Characteristics of Realistic Art

Realism in visual arts is basically about moving over the interpretation, personal bias, subjectivity or emotionalism and depicting the painting theme in an empirical sense. Realists rejected the characteristics of Romantic art as they believed in portraying objects with a sense of objective reality. Thus, the artists didn’t use techniques to change the appearance of the object. For instance, an artist who follows the Realistic art tradition would never attempt to conceal any flaws in the object or scene he/she is painting. The Realism art movement can also be associated with the age of positivism. Positivism is all about gaining knowledge using scientific methods of observation and objective evaluation. In art, this translates to depiction of objects as they are. One must not allow subjectivity and imagination to affect the depiction of the objects. Realism in art is all about rejecting idealization. Those who follow the realistic tradition in art believe in an accurate portrayal of ordinary people and events. The artist’s muse shouldn’t be someone who is larger-than-life or glorious always. This explains why artists who follow this tradition didn’t believe in painting the Gods, Goddesses or heroes. Their aim was to depict the daily life with as much accuracy as possible.

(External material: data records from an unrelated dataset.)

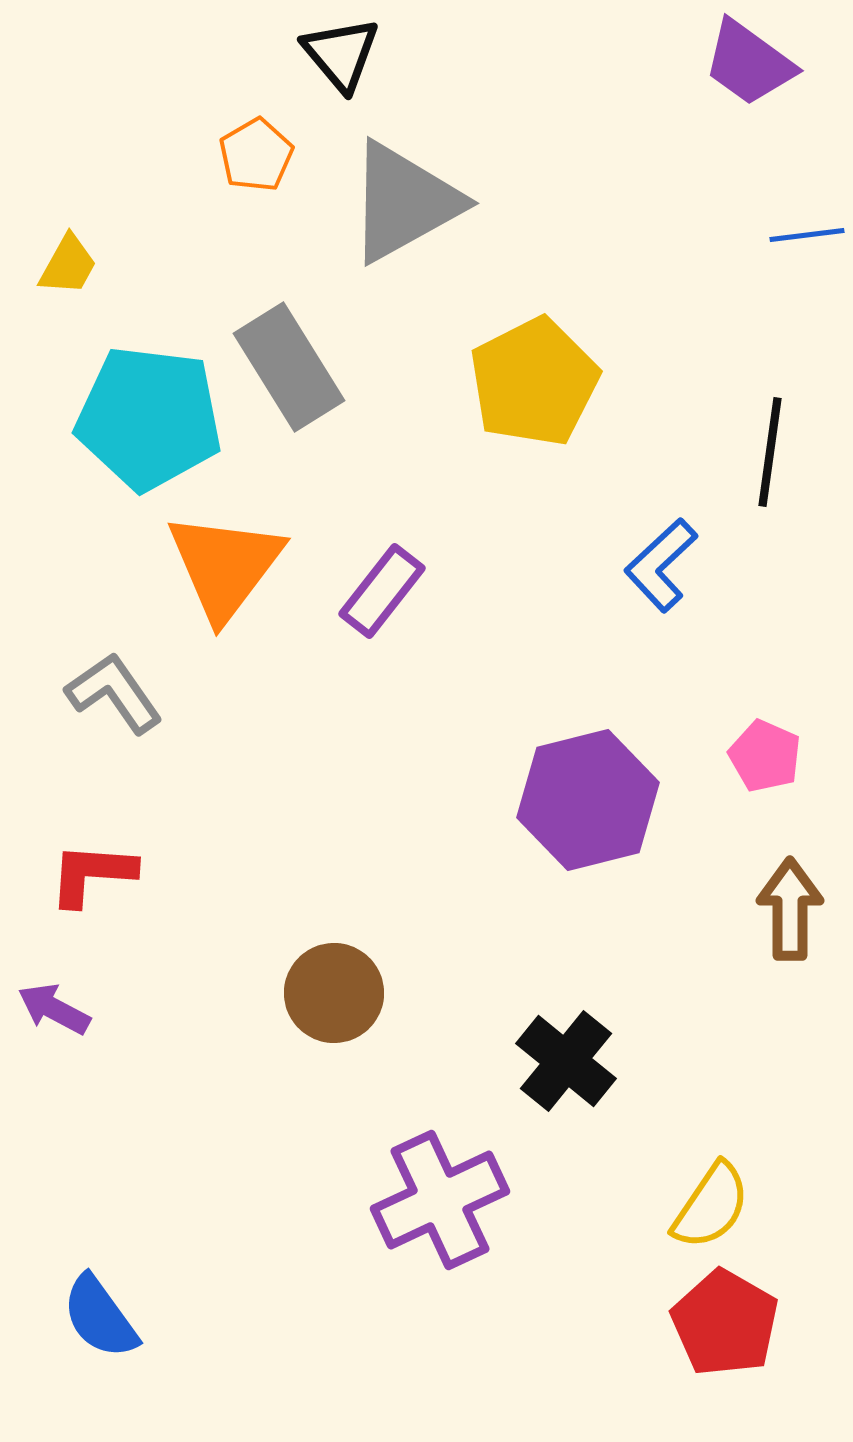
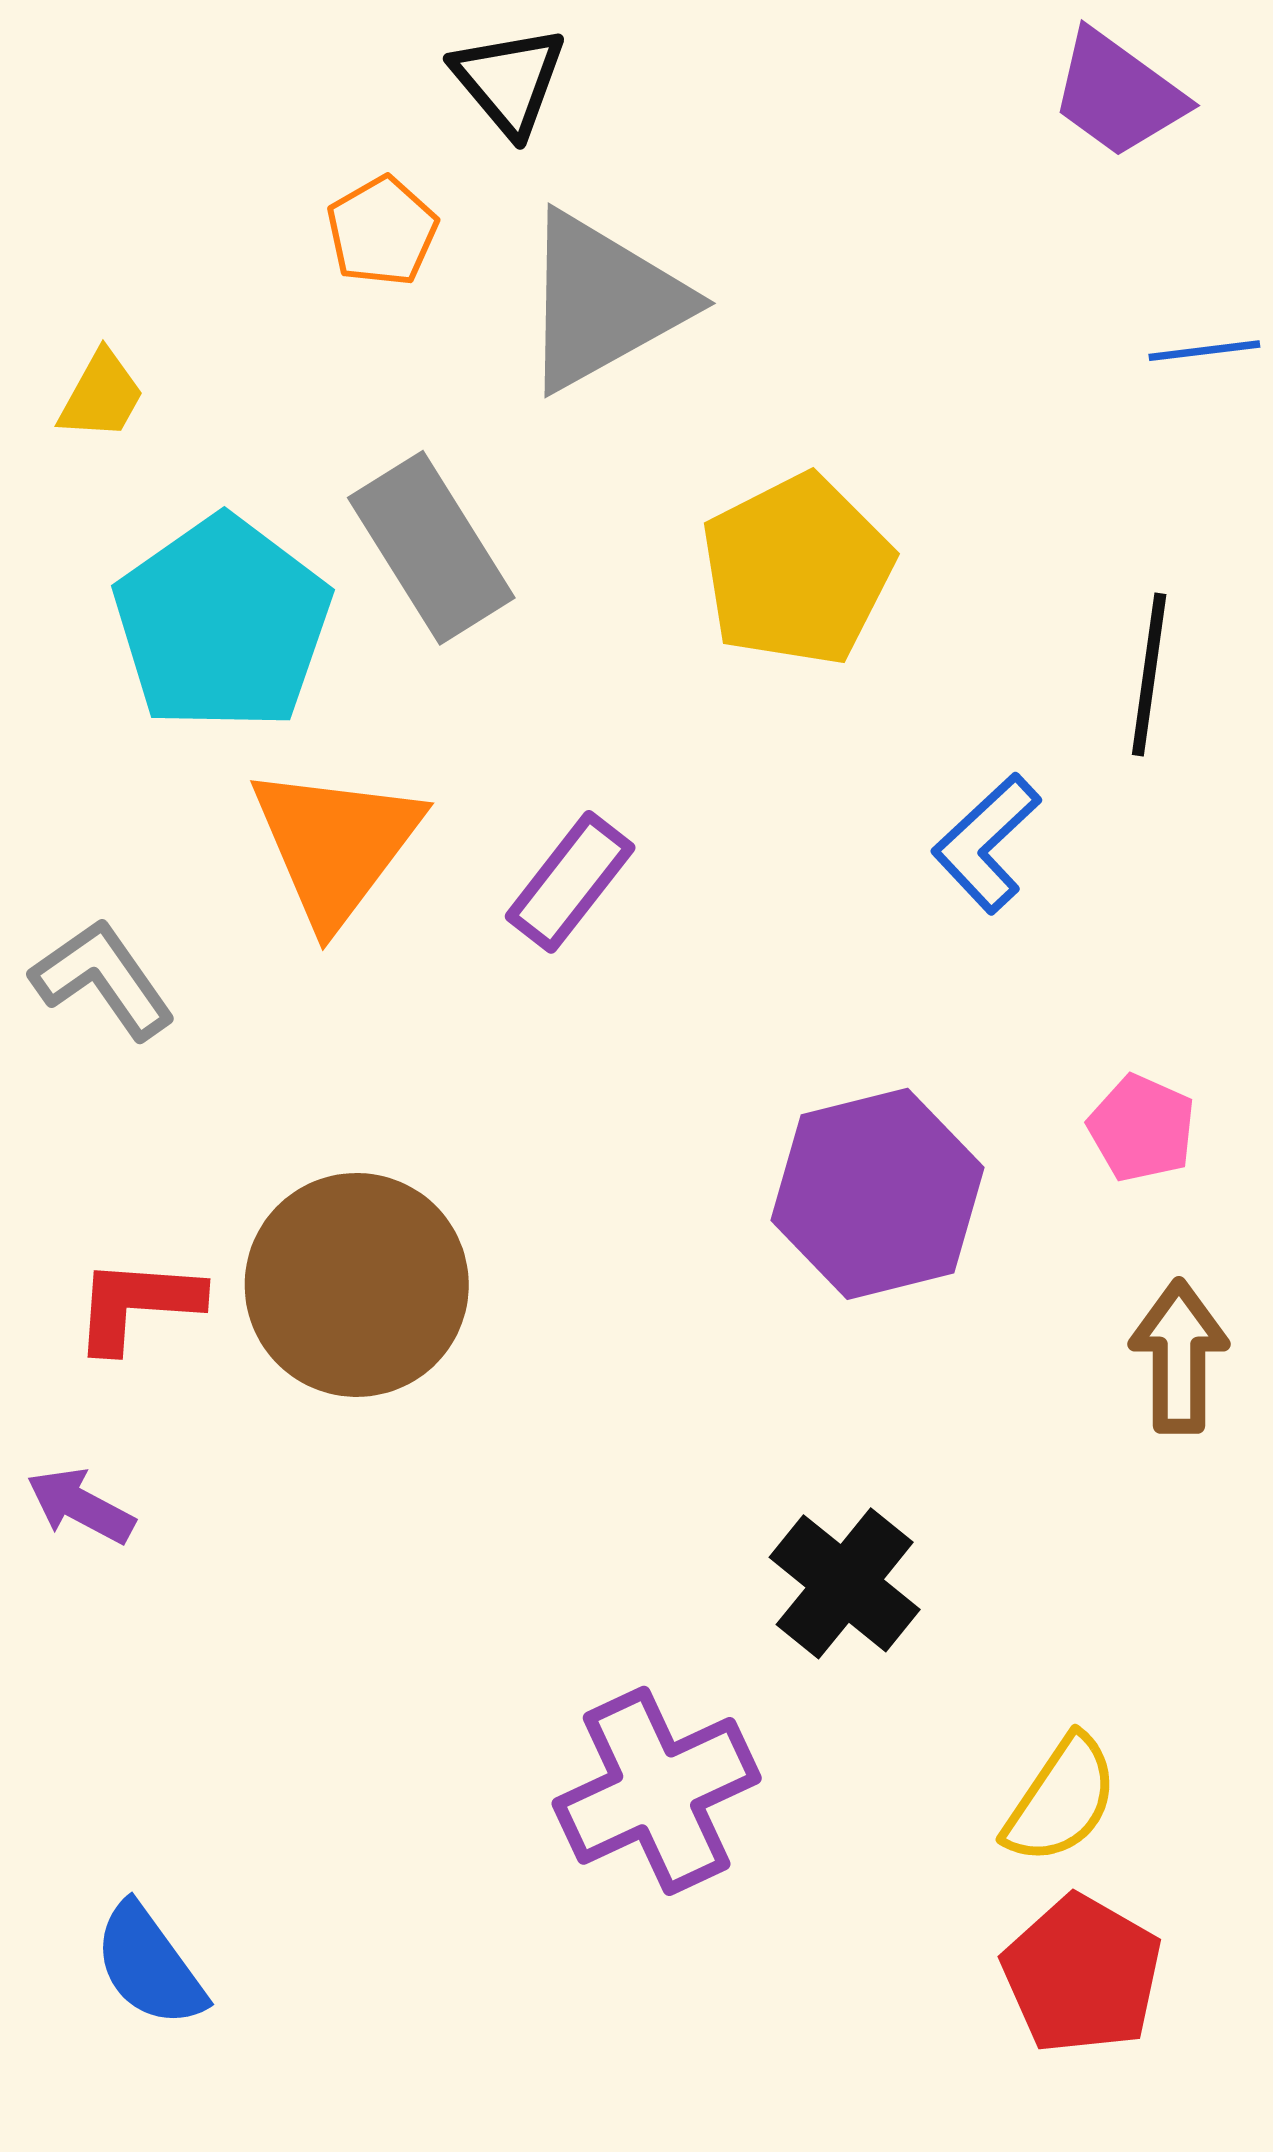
cyan pentagon: (149, 418) -> (222, 624), turned 30
gray L-shape: (114, 693) -> (103, 979), moved
brown circle: (334, 993) -> (357, 1285), moved, size x1.5

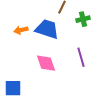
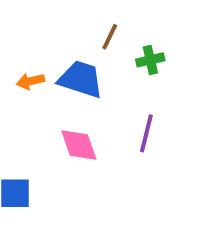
purple line: (81, 57) -> (146, 133), turned 30

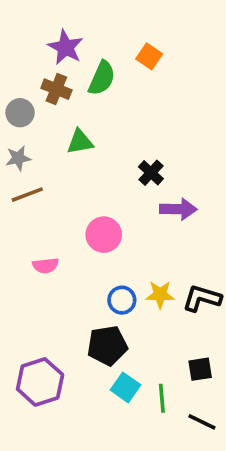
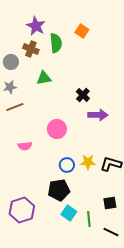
green semicircle: (102, 78) -> (56, 43), turned -30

Realists basically draw inspiration from contemporary life. The subject matter of their paintings generally includes daily scenes and ordinary people.They depict contemporary life in a realistic and accurate manner. For instance, after industrial revolution, many of the famous paintings from Realistic school of art depicted workers performing their tasks in factories. They tried to depict the workers as they looked. However ugly or unaesthetic the surroundings looked, the painter painted them with honesty, just as they existed. No changes were made to make them look aesthetically pleasing. If you go through the famous painters list, you will come across names such as Gustave Courbet, Honore Daumier, Jean-Francois Millet, John Singer Sargent, James McNeil Whistler, Jan Van Eyck and Jean-Baptiste-Camille Corot. These were some of the famous painters who followed this art tradition. Movements such as the Ashcan School, the Contemporary Realist, and the American Scene Painters are also based on this art tradition. These painters believe in the painting what they see. The logic given by these artists is that the abstract objects, or the objects that are intangible or non-existent, don’t belong to the realm of painting.

The rejection of the Romantic art tradition is an important aspect of Realistic art. Painting ordinary people and daily scenes in a realistic manner is the objective of this form of art.